Benson issued a directive this morning to all clerks stating that, “The presence of firearms at the polling place, clerk’s office(s), or absent voter counting board may cause disruption, fear, or intimidation for voters, election workers, and others present. Absent clear standards, there is potential for confusion and uneven application of legal requirements for Michigan’s 1,600 election officials, 30,000 election inspectors, 8 million registered voters, and thousands of challengers and poll watchers on Election Day.”

Benson said open carry of a firearm is prohibited in a polling place, in any hallway used by voters to enter or exit, or within 100 feet of any entrance to a building in which a polling place is located.

Offering her full support of the Secretary’s directive, Attorney General Nessel said, “Michigan voters have the right to vote in person on Election Day free from threat and intimidation. An armed presence at the polls is inconsistent with our notion of a free democracy. I stand with the Secretary in her commitment to ensure that every eligible voter who wants to vote in person can do so safely and without fear or intimidation.”

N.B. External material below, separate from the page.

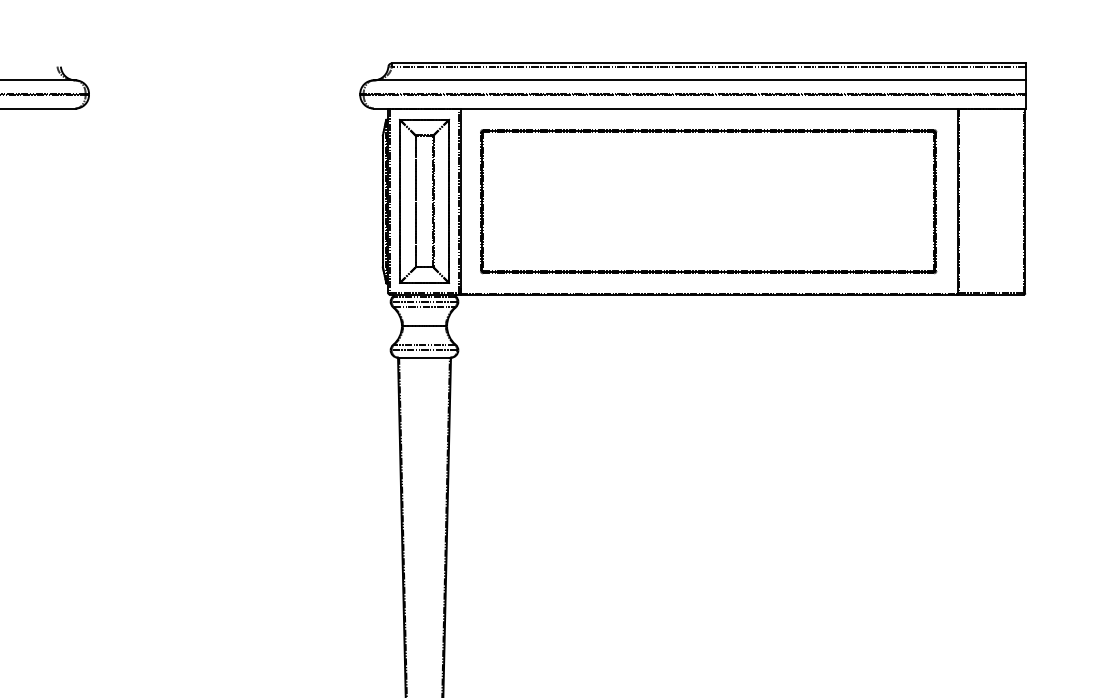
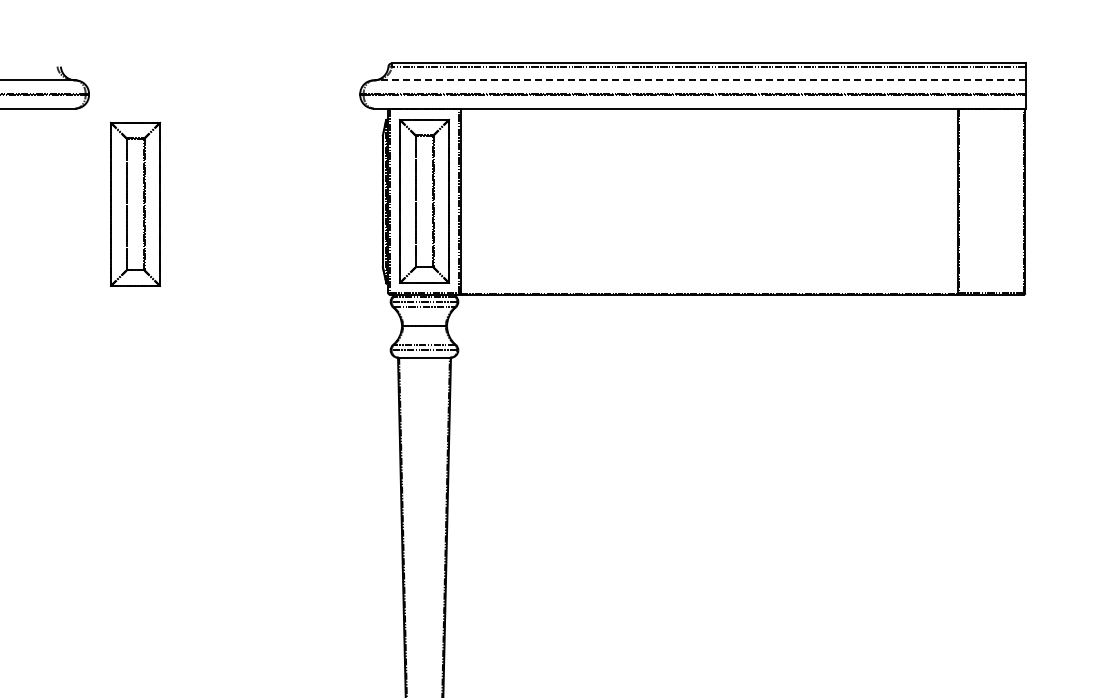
line at (699, 80): solid -> dashed
part at (708, 201): present -> none
part at (135, 203): none -> present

“Michiganders should know that law enforcement across multiple levels is working together to ensure that anyone who wishes to exercise their right to vote in-person on election day can do so safely and without the threat of intimidation,” stated Col. Joe Gasper, director of the Michigan State Police.

The Secretary of State, Attorney General, and Michigan State Police are working together to ensure uniform enforcement of these requirements. In addition, the Attorney General and Michigan State Police will issue accompanying guidance to law enforcement on safety and security issues that could potentially impact the November 3rd, election.

A full copy of the Secretary's guidance can be found here.

Voters who witness or experience intimidation or other unlawful conduct at the polls immediately report this to an election worker or official and document the experience as clearly as possible. If in immediate danger, voters should call 911 prior to informing an election worker or official.